CWT (Channel Well Technology) is this RM unit's OEM, and the same company builds nearly every other RM model. As mentioned, the RM850 and RM750 units are by Chicony. This platform, however, is very different and more advanced since it uses an LLC converter in the primary side for lossless switching and increased efficiency. The secondary side uses the for a modern PSU typical DC-DC converters for the generation of the minor rails, along with a synchronous design for the generation of the +12V rail. The relatively small and finless heatsinks for a PSU of this capacity are odd. We would have liked beefier heatsinks because of the unit's semi-passive operation.


The first part of the transient filter is on the AC receptacle and includes a pair of Y caps. The other components, two pairs of Y caps, a pair of X caps, two CM chokes, and an MOV, are on the main PCB. There is also an NTC thermistor for inrush protection, and its corresponding relay can be found near the APFC's converter.

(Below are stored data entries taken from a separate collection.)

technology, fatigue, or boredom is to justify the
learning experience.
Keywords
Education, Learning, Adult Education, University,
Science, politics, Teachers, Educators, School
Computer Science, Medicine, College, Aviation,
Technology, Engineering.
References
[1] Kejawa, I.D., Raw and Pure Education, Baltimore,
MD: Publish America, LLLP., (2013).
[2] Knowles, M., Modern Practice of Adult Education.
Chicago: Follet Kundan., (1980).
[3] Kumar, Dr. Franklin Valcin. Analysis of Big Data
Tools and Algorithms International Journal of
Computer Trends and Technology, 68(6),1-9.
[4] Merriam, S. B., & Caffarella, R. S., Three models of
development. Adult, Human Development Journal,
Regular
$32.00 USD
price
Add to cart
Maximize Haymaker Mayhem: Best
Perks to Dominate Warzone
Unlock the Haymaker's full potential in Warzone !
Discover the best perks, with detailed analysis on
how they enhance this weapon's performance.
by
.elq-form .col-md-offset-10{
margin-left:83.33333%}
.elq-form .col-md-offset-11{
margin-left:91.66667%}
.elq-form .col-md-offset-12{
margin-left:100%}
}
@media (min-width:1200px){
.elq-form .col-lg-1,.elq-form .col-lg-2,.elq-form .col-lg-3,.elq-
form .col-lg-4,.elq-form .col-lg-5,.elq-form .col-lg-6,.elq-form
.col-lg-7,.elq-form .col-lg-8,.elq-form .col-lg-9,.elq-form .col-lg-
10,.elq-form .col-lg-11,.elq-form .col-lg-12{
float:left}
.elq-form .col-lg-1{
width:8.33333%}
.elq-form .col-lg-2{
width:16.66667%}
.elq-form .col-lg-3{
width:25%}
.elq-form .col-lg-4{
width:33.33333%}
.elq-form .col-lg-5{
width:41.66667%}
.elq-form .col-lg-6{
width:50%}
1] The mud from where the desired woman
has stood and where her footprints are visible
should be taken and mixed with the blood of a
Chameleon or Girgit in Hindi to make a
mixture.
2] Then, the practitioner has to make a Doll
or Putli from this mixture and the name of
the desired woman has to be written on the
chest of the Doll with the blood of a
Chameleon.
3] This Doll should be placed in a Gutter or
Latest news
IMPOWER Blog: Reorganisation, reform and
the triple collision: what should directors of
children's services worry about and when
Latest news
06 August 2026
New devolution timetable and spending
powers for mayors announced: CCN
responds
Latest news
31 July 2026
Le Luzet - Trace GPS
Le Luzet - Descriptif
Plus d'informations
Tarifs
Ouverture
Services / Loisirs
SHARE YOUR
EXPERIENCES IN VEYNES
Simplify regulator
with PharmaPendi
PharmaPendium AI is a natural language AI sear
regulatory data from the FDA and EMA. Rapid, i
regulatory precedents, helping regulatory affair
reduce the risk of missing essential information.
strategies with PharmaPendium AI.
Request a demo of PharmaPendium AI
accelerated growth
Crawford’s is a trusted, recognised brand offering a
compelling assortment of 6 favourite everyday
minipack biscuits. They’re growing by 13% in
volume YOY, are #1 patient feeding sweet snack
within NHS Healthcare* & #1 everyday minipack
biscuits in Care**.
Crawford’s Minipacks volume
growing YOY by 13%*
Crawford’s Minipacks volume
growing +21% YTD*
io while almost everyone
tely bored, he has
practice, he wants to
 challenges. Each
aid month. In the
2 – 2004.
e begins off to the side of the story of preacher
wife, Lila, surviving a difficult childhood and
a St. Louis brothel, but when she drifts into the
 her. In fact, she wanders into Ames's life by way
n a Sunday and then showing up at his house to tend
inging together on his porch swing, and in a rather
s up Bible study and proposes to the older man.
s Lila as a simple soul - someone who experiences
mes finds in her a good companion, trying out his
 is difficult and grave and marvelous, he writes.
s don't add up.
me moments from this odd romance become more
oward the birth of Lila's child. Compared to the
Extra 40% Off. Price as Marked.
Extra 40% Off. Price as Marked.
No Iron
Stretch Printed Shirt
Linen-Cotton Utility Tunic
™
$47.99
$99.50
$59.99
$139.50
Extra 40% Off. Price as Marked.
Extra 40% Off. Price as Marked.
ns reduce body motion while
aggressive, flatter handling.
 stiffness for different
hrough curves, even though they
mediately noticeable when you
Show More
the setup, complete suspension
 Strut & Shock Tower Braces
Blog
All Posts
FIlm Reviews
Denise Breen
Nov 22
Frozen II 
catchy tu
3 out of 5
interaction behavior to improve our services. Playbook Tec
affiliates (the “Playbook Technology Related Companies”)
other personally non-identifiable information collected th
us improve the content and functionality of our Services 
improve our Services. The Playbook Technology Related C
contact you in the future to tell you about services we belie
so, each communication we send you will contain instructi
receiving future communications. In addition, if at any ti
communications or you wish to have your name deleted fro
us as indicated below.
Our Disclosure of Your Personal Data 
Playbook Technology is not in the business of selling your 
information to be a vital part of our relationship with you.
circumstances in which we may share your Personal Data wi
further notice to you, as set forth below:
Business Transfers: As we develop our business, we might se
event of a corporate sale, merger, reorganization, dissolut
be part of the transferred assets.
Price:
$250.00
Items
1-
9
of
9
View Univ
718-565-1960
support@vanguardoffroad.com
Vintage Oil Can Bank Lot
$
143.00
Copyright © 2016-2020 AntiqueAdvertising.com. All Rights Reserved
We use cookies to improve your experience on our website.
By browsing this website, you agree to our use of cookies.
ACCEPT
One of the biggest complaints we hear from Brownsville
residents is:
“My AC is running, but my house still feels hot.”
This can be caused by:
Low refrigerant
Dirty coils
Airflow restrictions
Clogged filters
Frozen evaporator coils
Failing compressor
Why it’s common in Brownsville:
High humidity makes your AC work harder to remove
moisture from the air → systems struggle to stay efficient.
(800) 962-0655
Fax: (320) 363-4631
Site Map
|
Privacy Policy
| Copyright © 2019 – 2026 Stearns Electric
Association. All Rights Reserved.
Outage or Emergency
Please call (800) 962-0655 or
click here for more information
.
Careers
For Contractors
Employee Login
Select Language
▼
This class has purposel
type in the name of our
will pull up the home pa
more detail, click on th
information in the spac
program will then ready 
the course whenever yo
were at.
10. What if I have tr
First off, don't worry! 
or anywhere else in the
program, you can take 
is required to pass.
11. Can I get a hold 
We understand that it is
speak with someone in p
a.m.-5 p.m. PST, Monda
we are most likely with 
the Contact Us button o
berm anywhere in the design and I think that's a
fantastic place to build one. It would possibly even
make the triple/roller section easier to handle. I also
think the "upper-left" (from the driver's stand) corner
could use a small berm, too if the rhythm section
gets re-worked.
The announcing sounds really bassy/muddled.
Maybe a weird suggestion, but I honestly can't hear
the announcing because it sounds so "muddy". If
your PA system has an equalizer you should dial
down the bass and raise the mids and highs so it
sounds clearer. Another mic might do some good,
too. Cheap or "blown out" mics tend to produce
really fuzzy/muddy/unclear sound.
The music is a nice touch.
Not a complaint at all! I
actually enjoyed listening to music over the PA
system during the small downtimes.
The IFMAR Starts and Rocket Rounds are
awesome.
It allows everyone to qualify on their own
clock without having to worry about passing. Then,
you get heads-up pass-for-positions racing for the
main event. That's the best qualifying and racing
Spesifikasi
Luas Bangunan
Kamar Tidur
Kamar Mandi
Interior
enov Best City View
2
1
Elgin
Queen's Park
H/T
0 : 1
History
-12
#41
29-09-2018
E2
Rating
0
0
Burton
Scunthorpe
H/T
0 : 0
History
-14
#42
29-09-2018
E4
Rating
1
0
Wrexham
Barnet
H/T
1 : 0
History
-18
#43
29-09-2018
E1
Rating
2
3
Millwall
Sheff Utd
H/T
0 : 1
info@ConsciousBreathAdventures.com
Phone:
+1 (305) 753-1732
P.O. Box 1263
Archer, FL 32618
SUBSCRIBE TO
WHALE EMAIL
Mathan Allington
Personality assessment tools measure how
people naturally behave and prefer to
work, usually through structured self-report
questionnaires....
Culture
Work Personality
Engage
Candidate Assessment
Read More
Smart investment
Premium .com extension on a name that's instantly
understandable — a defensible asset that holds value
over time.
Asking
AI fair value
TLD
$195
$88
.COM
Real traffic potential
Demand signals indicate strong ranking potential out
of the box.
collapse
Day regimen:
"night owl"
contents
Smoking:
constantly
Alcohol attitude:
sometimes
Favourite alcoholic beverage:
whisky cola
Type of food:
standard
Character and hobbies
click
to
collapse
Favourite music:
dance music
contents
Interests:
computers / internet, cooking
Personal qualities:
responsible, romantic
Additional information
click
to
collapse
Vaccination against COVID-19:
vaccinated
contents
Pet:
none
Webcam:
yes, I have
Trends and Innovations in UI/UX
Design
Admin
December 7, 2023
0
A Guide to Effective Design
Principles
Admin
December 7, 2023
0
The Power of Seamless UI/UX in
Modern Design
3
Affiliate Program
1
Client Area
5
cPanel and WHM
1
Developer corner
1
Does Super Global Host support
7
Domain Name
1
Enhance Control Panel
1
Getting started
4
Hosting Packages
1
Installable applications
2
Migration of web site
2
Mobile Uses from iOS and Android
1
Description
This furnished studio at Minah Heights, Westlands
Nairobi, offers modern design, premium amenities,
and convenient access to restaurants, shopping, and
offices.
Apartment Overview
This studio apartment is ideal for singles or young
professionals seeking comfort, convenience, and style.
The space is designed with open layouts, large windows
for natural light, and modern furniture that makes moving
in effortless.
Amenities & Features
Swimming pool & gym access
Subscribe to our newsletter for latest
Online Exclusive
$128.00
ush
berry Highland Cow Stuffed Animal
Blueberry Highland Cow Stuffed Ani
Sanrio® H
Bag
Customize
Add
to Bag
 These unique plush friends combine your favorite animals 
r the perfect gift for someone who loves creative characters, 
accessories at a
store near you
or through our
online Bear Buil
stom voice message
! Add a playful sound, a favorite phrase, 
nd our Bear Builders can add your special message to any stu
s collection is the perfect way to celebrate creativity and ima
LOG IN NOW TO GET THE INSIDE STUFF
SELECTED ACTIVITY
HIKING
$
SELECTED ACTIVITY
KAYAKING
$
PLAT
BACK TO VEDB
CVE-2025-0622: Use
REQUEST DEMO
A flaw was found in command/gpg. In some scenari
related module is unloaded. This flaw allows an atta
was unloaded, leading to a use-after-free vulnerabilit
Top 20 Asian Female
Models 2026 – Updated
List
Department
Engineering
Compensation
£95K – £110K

The two parallel bridge rectifiers with model number GBJ1506 can handle up to 30 A of current, which makes them strong enough for this PSU.


The APFC converter utilizes two Vishay Siliconix SIHG30N60E fets and an SCS110AG boost diode. Both bulk caps are provided by Nippon Chemi-Con (400V, 390uF each or 780uF combined, 105°C, KMR series).


The APFC controller, an Infineon ICE3PCS01G, and a CM03X Green PFC controller are installed on a vertical daughter-board right next to the APFC's choke. The same board also contains the resonant controller, an Infineon ICE2HS01G IC.


Two Vishay Siliconix SIHG30N60E fets act as main switchers and are most likely arranged in a half-bridge topology. We also found an STF3NK80Z fet, which the 5VSB circuit probably uses, on the same heatsink.


There are no actual heatsinks in the secondary side, but the +12V fets are installed on vertical boards, and two bus bars not only transfer power but also help in cooling the fets down. This is a typical design for a modern CWT implementation; however, we don't know how effective of a solution it is for a semi-passive, high capacity PSU. Only time will tell whether it is reliable, but Corsair seems confident enough as they do provide a five year warranty. The six aforementioned fets are provided by International Rectifier, and their model numbers, in a fifty-to-fifty split, are 7004 C239P and 7004 C240P.


All caps except for a single polymer cap on the main board in the secondary are electrolytic, and every single cap is either by Taicon and CapXon, two Taiwanese companies. They are of decent quality and more affordable but inferior to Japanese caps.


The supervisor IC, a Weltrend WT7502 with only the basic protections, has been installed on the other side of this small PCB.


Both DC-DC converters are on this PCB. The PWM controller for both is an uP3861P IC, and each VRM uses three M3006D fets. As you can see, two very thick wires transfer power to the modular PCB.


Many cables go to the rear of the modular board.


On the modular PCB are a mixture of Apaq and Enesol polymer caps for some extra ripple filtering and several electrolytic caps by CapXon.


Soldering quality on the main PCB is pretty good, and we noticed three shunt resistors under the +12V area, so this PSU could have three +12V rails instead of one with a suitable supervisor IC.


The cooling fan is, according to Corsair, designed to operate quietly. This fan's model number is NR135L (12 V, 0.22 A), and it uses a rifle bearing, an improved sleeve bearing.